◆ **TASK TO CARRY OUT**
Replace "pose" with "camera" in the lines between the one holding "pose: elev=325.1 azim=87.1" and the one holding "Dot at: (197, 137)", inclusive. Give back only those lines, otherwise unchanged.

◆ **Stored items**
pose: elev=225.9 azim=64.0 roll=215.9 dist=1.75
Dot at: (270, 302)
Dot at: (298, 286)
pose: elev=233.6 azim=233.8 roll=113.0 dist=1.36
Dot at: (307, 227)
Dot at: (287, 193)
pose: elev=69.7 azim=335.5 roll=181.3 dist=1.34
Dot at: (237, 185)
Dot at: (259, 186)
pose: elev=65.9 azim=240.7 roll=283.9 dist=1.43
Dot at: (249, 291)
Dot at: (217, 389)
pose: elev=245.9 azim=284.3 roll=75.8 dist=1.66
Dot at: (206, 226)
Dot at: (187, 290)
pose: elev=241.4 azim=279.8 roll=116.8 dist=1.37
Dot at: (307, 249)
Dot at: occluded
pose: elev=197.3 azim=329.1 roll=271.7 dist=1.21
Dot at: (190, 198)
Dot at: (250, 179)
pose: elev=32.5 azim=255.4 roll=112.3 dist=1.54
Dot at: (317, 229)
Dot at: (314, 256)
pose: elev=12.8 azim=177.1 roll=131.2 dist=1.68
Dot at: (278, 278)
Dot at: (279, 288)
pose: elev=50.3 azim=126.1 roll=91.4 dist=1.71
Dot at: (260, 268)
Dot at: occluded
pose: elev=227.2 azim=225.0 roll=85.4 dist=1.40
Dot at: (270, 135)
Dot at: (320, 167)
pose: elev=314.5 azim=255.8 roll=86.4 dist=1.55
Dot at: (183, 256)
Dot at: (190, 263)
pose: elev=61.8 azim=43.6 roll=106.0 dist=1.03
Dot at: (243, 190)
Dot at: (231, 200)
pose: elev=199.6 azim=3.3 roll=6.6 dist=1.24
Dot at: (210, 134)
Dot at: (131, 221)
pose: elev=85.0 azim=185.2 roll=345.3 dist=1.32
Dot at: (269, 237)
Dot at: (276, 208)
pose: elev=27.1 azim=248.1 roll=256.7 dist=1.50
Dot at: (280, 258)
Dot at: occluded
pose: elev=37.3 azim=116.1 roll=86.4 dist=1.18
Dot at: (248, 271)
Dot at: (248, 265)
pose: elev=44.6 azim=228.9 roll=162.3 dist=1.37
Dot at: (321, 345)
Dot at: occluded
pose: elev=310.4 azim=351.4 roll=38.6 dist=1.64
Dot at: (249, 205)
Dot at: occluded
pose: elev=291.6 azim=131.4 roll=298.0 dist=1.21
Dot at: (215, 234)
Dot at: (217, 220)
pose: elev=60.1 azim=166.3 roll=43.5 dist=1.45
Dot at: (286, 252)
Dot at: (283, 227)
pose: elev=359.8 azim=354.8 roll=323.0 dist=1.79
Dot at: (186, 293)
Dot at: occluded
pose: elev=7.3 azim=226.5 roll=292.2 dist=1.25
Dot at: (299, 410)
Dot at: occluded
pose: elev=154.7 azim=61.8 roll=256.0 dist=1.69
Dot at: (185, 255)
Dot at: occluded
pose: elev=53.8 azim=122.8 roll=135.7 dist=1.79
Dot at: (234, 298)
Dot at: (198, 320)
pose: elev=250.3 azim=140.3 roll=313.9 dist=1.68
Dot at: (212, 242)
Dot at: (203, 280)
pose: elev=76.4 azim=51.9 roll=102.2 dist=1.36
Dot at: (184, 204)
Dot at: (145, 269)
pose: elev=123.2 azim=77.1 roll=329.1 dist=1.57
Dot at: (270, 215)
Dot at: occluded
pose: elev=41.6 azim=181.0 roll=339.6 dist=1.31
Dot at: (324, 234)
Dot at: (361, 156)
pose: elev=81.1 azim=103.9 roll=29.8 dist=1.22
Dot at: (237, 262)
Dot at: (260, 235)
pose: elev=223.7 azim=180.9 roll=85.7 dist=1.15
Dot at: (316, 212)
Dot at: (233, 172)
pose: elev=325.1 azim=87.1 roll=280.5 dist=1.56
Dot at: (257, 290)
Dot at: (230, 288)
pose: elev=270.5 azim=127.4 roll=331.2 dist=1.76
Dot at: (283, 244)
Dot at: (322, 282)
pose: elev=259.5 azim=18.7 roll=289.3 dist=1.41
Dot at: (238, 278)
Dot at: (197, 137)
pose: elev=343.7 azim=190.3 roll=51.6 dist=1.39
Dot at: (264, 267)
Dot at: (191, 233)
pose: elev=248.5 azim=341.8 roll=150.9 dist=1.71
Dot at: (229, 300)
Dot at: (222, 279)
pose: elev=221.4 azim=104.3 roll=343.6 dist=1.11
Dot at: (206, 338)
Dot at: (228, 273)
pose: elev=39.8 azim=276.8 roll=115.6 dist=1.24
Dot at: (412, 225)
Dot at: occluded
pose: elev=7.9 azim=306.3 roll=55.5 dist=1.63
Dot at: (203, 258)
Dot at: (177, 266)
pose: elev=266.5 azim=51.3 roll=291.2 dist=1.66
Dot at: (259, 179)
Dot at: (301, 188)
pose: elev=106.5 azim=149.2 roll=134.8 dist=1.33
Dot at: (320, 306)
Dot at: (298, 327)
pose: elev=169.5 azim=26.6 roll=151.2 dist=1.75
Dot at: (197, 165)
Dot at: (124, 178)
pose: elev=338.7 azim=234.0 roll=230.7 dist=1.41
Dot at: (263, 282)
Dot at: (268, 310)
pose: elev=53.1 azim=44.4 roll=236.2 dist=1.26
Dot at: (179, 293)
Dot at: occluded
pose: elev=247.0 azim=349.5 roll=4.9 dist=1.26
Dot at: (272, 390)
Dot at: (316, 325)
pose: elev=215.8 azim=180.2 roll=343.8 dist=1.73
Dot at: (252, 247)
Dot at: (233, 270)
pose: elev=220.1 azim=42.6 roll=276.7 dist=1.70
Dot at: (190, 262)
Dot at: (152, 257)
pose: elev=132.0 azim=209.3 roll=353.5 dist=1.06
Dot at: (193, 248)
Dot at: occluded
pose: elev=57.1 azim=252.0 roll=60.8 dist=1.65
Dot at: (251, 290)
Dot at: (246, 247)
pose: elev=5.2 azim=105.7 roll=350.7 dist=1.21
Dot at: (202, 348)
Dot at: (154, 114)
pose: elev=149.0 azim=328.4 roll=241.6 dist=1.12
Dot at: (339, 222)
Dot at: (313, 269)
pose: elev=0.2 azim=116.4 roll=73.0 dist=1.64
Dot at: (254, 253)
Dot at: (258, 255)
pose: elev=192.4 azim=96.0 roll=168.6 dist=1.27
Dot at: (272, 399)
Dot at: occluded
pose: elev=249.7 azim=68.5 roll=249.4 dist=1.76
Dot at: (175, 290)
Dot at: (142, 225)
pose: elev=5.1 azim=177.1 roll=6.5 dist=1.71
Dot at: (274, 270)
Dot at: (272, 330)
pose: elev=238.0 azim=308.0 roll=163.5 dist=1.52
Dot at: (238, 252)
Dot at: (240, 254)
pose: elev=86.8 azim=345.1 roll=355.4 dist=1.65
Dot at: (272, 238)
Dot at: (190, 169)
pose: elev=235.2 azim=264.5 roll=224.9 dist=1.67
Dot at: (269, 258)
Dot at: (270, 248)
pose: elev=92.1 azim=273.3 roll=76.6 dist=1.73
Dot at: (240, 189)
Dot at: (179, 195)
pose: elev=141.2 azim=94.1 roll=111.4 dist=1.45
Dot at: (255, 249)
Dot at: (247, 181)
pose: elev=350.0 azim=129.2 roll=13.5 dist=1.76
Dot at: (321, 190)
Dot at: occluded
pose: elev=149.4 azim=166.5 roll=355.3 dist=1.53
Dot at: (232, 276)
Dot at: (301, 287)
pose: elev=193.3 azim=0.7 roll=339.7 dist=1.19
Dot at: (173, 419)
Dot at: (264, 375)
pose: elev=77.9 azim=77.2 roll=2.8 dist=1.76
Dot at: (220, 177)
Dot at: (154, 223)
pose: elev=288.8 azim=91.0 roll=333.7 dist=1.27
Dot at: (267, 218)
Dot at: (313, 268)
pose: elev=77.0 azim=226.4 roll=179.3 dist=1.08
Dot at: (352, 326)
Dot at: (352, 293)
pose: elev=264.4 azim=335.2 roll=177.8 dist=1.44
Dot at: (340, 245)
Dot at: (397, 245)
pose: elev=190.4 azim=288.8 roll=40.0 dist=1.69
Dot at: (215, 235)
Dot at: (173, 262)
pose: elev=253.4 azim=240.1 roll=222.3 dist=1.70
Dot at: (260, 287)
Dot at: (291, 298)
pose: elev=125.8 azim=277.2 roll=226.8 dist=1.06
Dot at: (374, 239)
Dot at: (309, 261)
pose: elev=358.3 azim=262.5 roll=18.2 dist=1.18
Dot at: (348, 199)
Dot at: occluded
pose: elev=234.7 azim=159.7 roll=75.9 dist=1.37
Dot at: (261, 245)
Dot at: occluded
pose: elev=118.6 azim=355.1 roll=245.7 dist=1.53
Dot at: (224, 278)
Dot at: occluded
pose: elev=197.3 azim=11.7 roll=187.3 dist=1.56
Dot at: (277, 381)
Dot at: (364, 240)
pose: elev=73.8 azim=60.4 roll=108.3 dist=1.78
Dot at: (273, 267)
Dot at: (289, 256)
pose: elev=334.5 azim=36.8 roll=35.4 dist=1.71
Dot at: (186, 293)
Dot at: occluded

◆ **RESPONSE**
camera: elev=325.1 azim=87.1 roll=280.5 dist=1.56
Dot at: (257, 290)
Dot at: (230, 288)
camera: elev=270.5 azim=127.4 roll=331.2 dist=1.76
Dot at: (283, 244)
Dot at: (322, 282)
camera: elev=259.5 azim=18.7 roll=289.3 dist=1.41
Dot at: (238, 278)
Dot at: (197, 137)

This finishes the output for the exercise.